Well, now you can add health care workers rejecting vaccination to the list of stupid fundamentalist arguments with real science; arguments that gain credibility because the culture has already been dumbed down. The notion that you can't vaccinate people and also remind them to wash their hands frequently might work if the people in question were infants, but we are talking adults here. Adults we are clearly going to have to contend with, even at the risk of losing IQ points.


  1. Well, Jeff, I don't think a person needs to be dumbed-down or a fundamentalist to turn down a vaccine, especially an untried one. And one hardly needs to be a conspiracy theorist to wonder about Big Pharma and whether its profit motives are always consistent with the health of the nation (to borrow a word from you: Duh). I have read only a few articles -- pro and con -- on this latest vaccine, all of them by doctors. It seems there is room for healthy debate among reasonably intelligent people.
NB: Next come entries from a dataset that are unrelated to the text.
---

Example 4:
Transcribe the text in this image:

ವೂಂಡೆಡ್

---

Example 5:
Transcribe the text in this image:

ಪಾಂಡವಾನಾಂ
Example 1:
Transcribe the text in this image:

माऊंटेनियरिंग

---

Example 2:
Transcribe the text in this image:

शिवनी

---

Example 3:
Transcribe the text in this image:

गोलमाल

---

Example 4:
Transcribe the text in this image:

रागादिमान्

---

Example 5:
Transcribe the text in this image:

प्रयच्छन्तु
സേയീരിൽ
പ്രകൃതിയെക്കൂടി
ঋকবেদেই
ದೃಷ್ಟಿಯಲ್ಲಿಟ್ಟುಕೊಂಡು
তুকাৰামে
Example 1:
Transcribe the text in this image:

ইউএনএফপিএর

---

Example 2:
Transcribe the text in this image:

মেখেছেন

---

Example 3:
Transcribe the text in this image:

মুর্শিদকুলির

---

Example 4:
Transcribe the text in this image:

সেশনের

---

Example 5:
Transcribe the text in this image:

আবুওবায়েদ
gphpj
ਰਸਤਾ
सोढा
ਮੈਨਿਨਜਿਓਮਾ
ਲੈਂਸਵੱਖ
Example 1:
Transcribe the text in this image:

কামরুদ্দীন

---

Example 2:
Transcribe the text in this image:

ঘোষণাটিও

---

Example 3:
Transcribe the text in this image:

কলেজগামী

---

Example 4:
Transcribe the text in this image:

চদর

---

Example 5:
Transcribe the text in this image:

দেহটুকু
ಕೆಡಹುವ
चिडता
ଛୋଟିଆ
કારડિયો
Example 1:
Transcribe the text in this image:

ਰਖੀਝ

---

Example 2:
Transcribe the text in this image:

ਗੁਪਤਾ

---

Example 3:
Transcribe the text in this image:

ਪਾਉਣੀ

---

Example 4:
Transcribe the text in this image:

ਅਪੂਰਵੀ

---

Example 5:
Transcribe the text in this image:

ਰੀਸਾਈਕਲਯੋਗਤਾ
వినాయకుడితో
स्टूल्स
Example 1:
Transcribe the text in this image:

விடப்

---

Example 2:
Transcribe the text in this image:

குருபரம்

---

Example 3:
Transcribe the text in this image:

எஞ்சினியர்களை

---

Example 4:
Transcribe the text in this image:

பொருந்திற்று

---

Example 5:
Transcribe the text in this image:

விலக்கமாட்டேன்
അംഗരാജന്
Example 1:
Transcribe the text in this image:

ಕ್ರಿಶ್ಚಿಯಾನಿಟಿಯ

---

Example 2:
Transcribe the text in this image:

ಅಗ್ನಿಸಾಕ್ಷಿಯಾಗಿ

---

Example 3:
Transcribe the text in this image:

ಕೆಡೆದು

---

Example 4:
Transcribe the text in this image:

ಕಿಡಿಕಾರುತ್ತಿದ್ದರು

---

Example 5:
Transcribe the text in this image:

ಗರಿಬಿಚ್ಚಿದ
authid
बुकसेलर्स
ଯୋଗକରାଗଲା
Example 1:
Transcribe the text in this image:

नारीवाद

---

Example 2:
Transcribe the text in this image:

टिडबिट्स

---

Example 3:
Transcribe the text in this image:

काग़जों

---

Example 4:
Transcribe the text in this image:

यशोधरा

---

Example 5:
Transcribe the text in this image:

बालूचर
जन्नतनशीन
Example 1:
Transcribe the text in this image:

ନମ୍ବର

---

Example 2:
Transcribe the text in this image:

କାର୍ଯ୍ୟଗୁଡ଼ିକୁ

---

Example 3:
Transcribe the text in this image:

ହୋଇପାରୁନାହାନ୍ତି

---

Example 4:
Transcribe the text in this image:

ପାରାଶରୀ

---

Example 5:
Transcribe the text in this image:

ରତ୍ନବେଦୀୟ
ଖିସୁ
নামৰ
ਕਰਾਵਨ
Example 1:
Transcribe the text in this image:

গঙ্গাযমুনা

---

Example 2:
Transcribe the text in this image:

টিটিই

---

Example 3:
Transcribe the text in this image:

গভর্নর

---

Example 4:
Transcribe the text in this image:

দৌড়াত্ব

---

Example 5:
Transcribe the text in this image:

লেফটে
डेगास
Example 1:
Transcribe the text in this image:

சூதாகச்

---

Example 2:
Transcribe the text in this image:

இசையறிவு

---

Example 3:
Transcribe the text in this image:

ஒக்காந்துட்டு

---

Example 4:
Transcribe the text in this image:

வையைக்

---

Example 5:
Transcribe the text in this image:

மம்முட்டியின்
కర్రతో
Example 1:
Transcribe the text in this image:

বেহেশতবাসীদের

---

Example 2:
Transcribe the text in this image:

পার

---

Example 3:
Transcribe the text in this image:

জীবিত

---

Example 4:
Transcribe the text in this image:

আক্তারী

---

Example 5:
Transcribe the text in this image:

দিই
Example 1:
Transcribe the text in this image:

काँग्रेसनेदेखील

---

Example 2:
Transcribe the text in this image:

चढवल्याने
    All the best, my friend.

  2. Hey, Margaret, nice to hear from you. Nicer still to know that someone stuck with one of my longer posts all the way to the end.

    But here's my perspective on what I wrote and the issues you raise:

    1. Vaccination is a really old technology. And though a vaccine can (and does) cause individual harm, there's no evidence that any vaccine from a US government-sponsored program did not accomplish the goal of preventing widespread infection by a targeted virus. This is, in general, a social good whose value increases in direct proportion to the severity and rate of infection.

    2. I'm sure health care workers have been "guinea pigs" in the past, but it takes a special sort of ignorance for a health care worker to cast themselves here as a victim. Given the apparent authenticity of the predictions about H1N1 and what it will do, it makes sense that health care workers get flu shots.

    3. Along with you, I hate that there is a Big Pharma. And I hate that government action so often facilitates the profit-seeking activities of the drug companies. It is a certainty that some of those companies will make a profit on swine flu, but until the people achieve greater control over the means of production, some interests will make unconscionable profit.

    4. Personally, I've already had swine flu--in it's last iteration more than more than 30 years ago--I'm very likely immune to what's coming next. Here's a link to a WIkipedia entry on that 1976 outbreak, the panic (arguable overreaction) that preceded it, the controversy over the vaccination program at the time, and the casualties that resulted from the flu itself and from the immunization program:

    5. When I was at In These Times, we published a cover story about unsafe vaccines, particularly those including Thimerasol, a mercury-based compound used as a vaccine preservative, especially in Third World countries lacking the ability to keep supplies refrigerated. Some people believe vaccines including mercury-based compounds have caused autism in children. The compound is banned in the US. But our investigation of the subject showed only anecdotal evidence that vaccines can cause autism. It was also pretty clear that if mercury-based preservatives are banned, tens of millions of vulnerable people will go unvaccinated with far worse consequences for the health of a community.

    6. Sure there's room for debate about all of this, but I believe that the debates get out of control when we pander to the basic fundamentalist quarrel with good science, and I'm saying that you can find that quarrel at the root of a lot of what passes for political debate in this country. I'm all for a good anti-capitalist critique of health care and corporate interests, I just don't want to see that legitimate critique adjusted to accommodate the mindset that would cheerfully muzzle Galileo.